Bennett hopped in his car to rescue his wife from the storm.
Seeing police lights flashing, Bennett kiddingly asked, “Have you seen a good-looking blonde jogging?” (Pause) “I could see it in the officer’s eyes. Something was wrong.”
Seventeen days later, Nancy Bennett died at the age of 41 of hypoxia (lack of oxygen), general trauma and electrical shock from a lightning strike.
They were 17 days when Bennett credits Snyder for being his “clear thinker” in a time when, “I wasn’t too rational about many things. But I was able to express myself to him better than to the doctors.”
With a sixth-grader, Sam, and a third-grader, Maddie, Bennett said, “I knew my coaching career was over, but coach said, ‘We’ll make this work.’ I remember Maddie bringing her homework to my office while I was watching tape in the evenings.”
Bennett said his wife noticed how happy and excited he was to be in Manhattan and coaching on Snyder’s staff.
“Wives can tell those things,” he said. “She knew how we were coaching and how there was a method to the success and it came from the top. Nancy immediately had a feel for the great lifestyle Manhattan offered and how it was such a family town.”
Bennett paused again before saying, “We were only a slightly above dysfunctional family for a while, but the people on Hillview Drive (where he lived), coach, the coaching staff and the K-State family got us through it.”
Today, 23-year-old Sam is a graduate of Texas Tech University. He played for his father as a long-snapper at SMU and is coaching high school football at Frisco Liberty in the Dallas metro area.
Maddie, 21, is a junior and majoring in nursing at Texas Tech.
“I’m so proud of them,” said Bennett. “Sam was a 3.8 student in advertising and Maddie is the prettiest, sweetest person I’ve ever seen. Just like her mother. She is so giving. She’ll be an unbelievable nurse.”
Bennett has lived the life of a coach with stops as an assistant at Texas A&M, TCU, Iowa State, Purdue, LSU, Texas A&M, TCU, Oklahoma, Kansas State, SMU (as a head coach), Pittsburgh, and now Baylor.
During a six-year period at SMU, Bennett’s teams went 18-52, which included going 6-6 to be bowl eligible in 2006.
“I don’t regret the move because I knew it would be a challenge,” said Bennett. “It was harder than expected in that there were some areas in academic standards that I thought I could get done, but couldn’t. That killed us.”
For the last three years Bennett was the defensive coordinator on Dave Wannstedt’s staff at Pittsburgh. It was a time when Bennett would be faced with two coaching decisions.
The first came in 2009 when Snyder returned to K-State as a head coach and called Bennett to be his defensive coordinator.
“Saying ‘no’ was one of the hardest things I’ve ever had to do, but I just couldn’t do it,” said Bennett, who had remarried in 2005. “It wouldn’t have been right for Julie to take her back where I would be known as the coach that had a wife who died. It was a decision out of respect for her.”

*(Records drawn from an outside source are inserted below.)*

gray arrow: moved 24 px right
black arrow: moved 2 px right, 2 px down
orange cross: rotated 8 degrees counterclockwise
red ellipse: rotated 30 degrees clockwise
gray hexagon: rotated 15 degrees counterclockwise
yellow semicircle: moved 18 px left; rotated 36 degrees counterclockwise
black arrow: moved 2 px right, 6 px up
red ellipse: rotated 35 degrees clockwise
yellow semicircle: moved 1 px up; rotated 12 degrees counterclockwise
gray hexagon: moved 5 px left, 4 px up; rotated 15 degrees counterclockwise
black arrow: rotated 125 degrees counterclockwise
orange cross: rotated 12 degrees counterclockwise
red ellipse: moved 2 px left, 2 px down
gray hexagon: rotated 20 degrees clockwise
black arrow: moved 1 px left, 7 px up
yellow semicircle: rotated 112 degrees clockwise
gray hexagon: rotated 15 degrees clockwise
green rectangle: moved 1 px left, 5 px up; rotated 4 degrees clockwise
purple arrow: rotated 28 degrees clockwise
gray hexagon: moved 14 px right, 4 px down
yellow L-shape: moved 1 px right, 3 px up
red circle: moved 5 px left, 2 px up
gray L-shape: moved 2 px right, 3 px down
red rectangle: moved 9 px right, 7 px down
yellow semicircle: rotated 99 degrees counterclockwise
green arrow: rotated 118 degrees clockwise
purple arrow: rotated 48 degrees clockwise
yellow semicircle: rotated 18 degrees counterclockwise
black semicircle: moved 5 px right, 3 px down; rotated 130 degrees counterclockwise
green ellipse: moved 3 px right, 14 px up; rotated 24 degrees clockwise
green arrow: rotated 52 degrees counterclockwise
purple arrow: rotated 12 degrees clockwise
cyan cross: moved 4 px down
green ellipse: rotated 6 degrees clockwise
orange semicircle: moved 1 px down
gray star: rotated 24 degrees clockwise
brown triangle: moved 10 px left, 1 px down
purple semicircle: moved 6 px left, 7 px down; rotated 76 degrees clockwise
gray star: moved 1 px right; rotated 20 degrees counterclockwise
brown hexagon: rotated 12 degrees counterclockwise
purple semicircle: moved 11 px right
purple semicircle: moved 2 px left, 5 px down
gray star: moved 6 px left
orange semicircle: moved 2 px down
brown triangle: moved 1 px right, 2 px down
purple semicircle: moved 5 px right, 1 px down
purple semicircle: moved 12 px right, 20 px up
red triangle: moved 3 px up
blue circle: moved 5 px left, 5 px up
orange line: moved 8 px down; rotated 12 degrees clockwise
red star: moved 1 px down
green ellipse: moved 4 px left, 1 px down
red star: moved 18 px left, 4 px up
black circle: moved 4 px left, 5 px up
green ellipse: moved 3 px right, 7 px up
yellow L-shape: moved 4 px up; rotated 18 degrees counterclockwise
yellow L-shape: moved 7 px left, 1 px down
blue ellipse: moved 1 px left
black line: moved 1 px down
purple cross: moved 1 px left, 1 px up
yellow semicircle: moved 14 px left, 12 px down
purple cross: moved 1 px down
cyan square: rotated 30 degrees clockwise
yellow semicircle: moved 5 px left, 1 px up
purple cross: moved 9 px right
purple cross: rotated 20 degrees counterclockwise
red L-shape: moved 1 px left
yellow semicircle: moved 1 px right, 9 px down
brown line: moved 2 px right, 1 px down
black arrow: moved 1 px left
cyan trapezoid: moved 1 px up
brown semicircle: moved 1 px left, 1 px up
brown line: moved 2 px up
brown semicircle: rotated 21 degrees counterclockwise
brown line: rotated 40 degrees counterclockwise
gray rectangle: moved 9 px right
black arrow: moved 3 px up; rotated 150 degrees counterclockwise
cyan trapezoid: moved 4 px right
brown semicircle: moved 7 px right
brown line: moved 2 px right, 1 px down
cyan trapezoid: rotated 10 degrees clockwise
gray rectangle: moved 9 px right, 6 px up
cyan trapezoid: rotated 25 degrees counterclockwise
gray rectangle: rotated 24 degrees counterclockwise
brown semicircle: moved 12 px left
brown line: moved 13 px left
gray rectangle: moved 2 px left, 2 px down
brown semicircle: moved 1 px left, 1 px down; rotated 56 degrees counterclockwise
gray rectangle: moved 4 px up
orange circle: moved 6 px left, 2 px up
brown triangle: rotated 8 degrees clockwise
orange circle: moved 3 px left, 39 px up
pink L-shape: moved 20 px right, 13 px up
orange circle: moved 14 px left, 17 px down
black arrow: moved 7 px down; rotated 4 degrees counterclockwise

And then last year, Wannstedt was relieved of his duties with Bennett named the interim coach for the Compass Bowl game against Kentucky, which Pitt won.
“Anybody who knows me knows that I can’t pretend to be something I’m not, and I didn’t like what happened with Dave,” said Bennett. “It was an unjustified decision. Because of that, it wouldn’t have been right for me to stay.”
And Now Today
Laughing, Bennett said of his return this week to K-State, “I’ve already told coach (Art) Briles that I was never able to stop coach Snyder’s offense (in practice) when I was there. We stopped other teams, but in practice we couldn’t stop our own team.”
Of Saturday’s return to Manhattan, Bennett quipped, “I hope I don’t go to the wrong sideline.”
Turning serious he added, “You don’t like playing people you love, and I love K-State and I love Bill Snyder.”
Bennett added, “I’ve never had a bad job. I get to do what I do, and they pay me money for it. But if I judged all my jobs, my favorite job was when I was at K-State.
“With the goodness the community showed to me and my children, I will forever be a Wildcat,” said Bennett.
Pausing, he added, “Except for Saturday.”